Surrey BC- Secondary Suites
A suite built above the garage of a South Surrey home.
METRO VANCOUVER - After decades of debate, Surrey has decided to permit homeowners to have one secondary suite in all single-family homes in the city, following an Ipsos Reid telephone poll in which 63 per cent of those surveyed supported the idea.
The move, which received unanimous approval at city council Monday night, brings Surrey’s secondary suite policy into line with that of most municipalities in Metro Vancouver. Delta is expected to go ahead with a similar policy.
Up until now, Surrey has allowed secondary suites only in predetermined zones in the city, mostly in Newton. Yet the city has its share of illegal suites, which are estimated to number as high as 19,000.
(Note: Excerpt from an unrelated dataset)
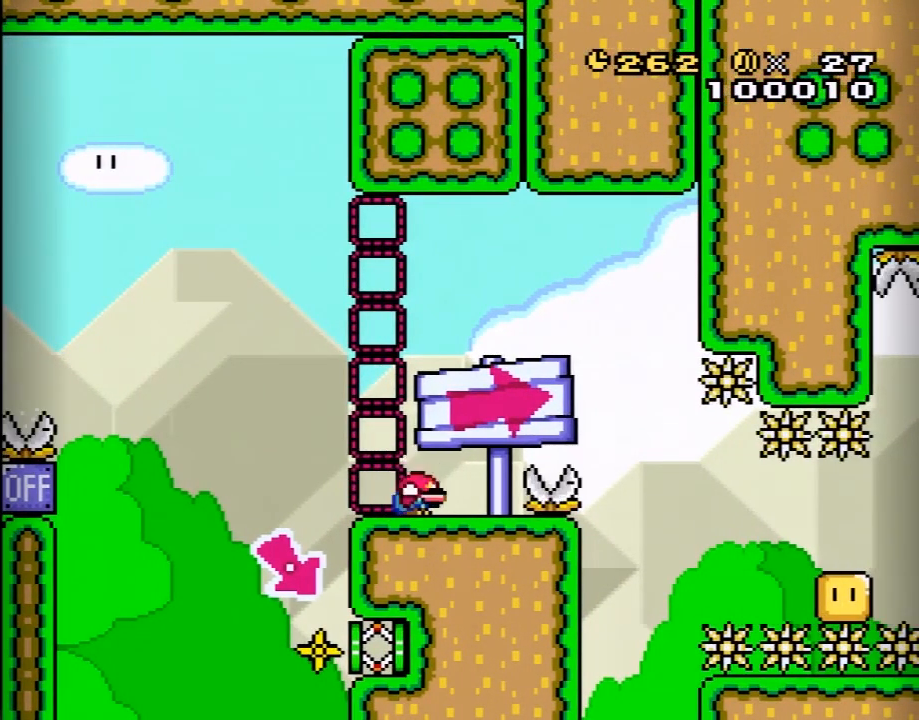
{"buttons": ["DPAD_DOWN"], "events": [[117, "DPAD_DOWN", "down"], [117, "X", "down"], [200, "DPAD_DOWN", "up"], [200, "X", "up"], [283, "DPAD_DOWN", "down"], [383, "DPAD_DOWN", "up"], [383, "X", "down"], [467, "DPAD_DOWN", "down"], [483, "X", "up"]]}
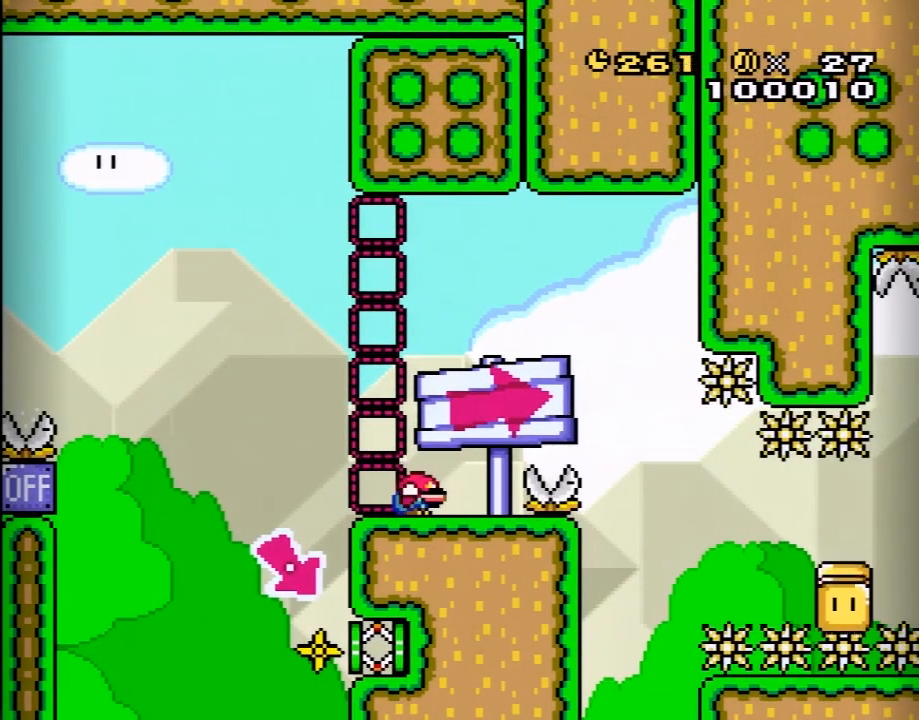
{"buttons": [], "events": [[83, "DPAD_DOWN", "up"], [150, "DPAD_DOWN", "down"], [150, "X", "down"], [233, "X", "up"], [267, "DPAD_DOWN", "up"], [367, "DPAD_DOWN", "down"], [450, "DPAD_DOWN", "up"], [450, "X", "down"], [483, "X", "up"]]}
Surrey Coun. Judy Villeneuve, who chairs the city’s social planning committee, said the illegal suites have provided affordable housing in the city, as well as mortgage help for new homeowners.
Legalizing the suites, she said, will allow homeowners to offer accommodation to extended families or renters, while ensuring they provide parking spaces and pay their fair share for utilities and taxes.
Homes with secondary suites result in added costs to the city’s water, sewer, and garbage services.
“Hardly any rental housing has been built in Surrey in the past 15 years,” Villeneuve said. “Our goal is to is to provide lots of [different] housing so everyone can live … and have a roof over their heads.”
According to the Ipsos Reid poll, 63 per cent of 1,200 people polled in a random telephone survey said they would support the move, mainly because it would provide more rental housing, make home ownership more affordable and increase density in neighbourhoods without changing the area’s character.
But support varied according to location, with 65 per cent in favour in the Newton/Fleetwood area compared with just 57 per cent in south Surrey.
The main reasons for opposing the move are related to parking issues, general congestion/crowding, traffic congestion and concerns about equitable payment of property taxes and utility charges.
City staff recommended that council endorse the policy subject to conditions, which included prohibiting multiple suites in a house, requiring the registered owner of a home with a secondary suite to live on the premises and requiring homes to provide parking and pay appropriate utility fees to offset the added costs of city services.
The random telephone survey, conducted between June 28 and July 6, has a margin of error of 2.8 percentage points. A web-based survey, which polled more than 1,500 people on the city’s website from June 28 to July 1, found levels of support were lower, with 55 per cent in favour.